Collected data entries
■ ■ ■ ■ ■
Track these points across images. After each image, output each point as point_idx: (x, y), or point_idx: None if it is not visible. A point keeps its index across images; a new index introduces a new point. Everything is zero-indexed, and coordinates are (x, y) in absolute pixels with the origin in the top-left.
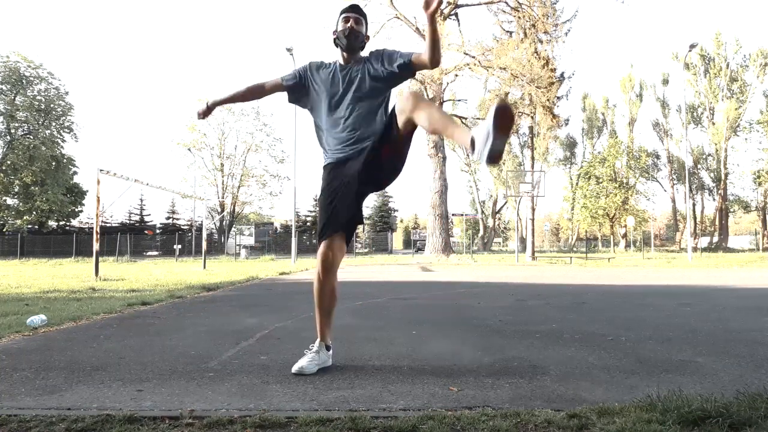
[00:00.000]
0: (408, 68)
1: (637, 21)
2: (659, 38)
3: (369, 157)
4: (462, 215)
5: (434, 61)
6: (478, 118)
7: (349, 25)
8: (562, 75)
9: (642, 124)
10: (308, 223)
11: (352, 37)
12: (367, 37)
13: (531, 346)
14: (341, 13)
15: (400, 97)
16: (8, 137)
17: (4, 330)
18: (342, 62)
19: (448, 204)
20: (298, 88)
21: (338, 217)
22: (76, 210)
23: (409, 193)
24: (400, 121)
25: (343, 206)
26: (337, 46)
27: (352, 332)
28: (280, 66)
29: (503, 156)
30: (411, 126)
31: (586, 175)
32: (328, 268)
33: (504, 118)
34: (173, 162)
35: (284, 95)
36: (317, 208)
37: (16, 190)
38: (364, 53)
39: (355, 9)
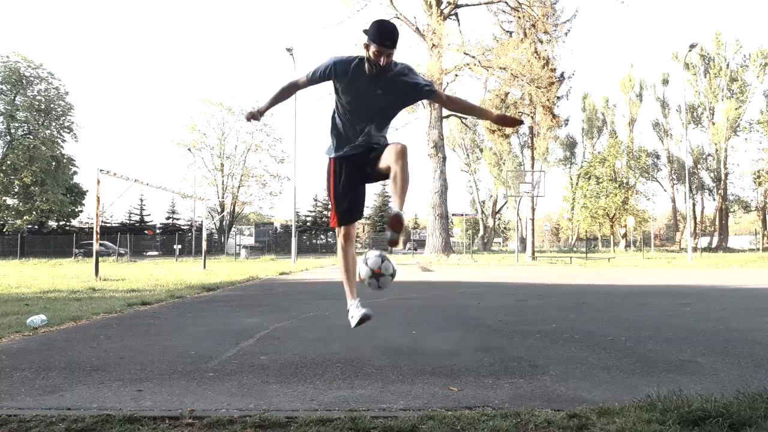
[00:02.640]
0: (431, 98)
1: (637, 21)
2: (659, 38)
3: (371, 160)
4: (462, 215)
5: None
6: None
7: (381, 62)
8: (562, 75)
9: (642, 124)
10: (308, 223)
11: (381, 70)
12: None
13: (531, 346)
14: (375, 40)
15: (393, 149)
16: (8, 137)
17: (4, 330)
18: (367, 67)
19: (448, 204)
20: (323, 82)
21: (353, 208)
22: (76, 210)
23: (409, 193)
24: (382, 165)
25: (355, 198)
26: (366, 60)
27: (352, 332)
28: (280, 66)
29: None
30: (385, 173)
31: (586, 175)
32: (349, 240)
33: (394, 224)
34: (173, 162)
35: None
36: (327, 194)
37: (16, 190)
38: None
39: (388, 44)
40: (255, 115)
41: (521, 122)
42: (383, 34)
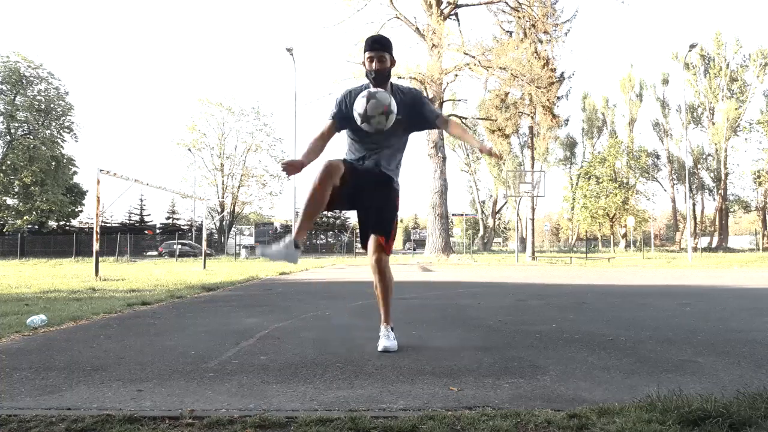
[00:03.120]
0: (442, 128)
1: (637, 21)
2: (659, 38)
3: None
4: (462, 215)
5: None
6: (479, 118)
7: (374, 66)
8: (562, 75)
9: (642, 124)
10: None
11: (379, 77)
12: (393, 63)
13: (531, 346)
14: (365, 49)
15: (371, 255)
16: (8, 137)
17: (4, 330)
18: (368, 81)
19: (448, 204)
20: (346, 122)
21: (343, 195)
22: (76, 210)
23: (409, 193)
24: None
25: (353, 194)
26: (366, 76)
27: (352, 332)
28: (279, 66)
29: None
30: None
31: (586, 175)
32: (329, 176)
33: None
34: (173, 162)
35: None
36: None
■ ■ ■ ■ ■
The required output is an exact copy of the lines from the one with "24: (400, 121)" through the final line of the data above, with pictures removed.

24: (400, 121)
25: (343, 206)
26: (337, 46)
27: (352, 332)
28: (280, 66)
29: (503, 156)
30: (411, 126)
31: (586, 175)
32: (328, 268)
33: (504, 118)
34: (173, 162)
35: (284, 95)
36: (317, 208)
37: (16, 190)
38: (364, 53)
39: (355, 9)
[00:02.640]
0: (431, 98)
1: (637, 21)
2: (659, 38)
3: (371, 160)
4: (462, 215)
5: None
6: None
7: (381, 62)
8: (562, 75)
9: (642, 124)
10: (308, 223)
11: (381, 70)
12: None
13: (531, 346)
14: (375, 40)
15: (393, 149)
16: (8, 137)
17: (4, 330)
18: (367, 67)
19: (448, 204)
20: (323, 82)
21: (353, 208)
22: (76, 210)
23: (409, 193)
24: (382, 165)
25: (355, 198)
26: (366, 60)
27: (352, 332)
28: (280, 66)
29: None
30: (385, 173)
31: (586, 175)
32: (349, 240)
33: (394, 224)
34: (173, 162)
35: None
36: (327, 194)
37: (16, 190)
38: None
39: (388, 44)
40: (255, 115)
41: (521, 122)
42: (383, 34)
[00:03.120]
0: (442, 128)
1: (637, 21)
2: (659, 38)
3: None
4: (462, 215)
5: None
6: (479, 118)
7: (374, 66)
8: (562, 75)
9: (642, 124)
10: None
11: (379, 77)
12: (393, 63)
13: (531, 346)
14: (365, 49)
15: (371, 255)
16: (8, 137)
17: (4, 330)
18: (368, 81)
19: (448, 204)
20: (346, 122)
21: (343, 195)
22: (76, 210)
23: (409, 193)
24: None
25: (353, 194)
26: (366, 76)
27: (352, 332)
28: (279, 66)
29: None
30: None
31: (586, 175)
32: (329, 176)
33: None
34: (173, 162)
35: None
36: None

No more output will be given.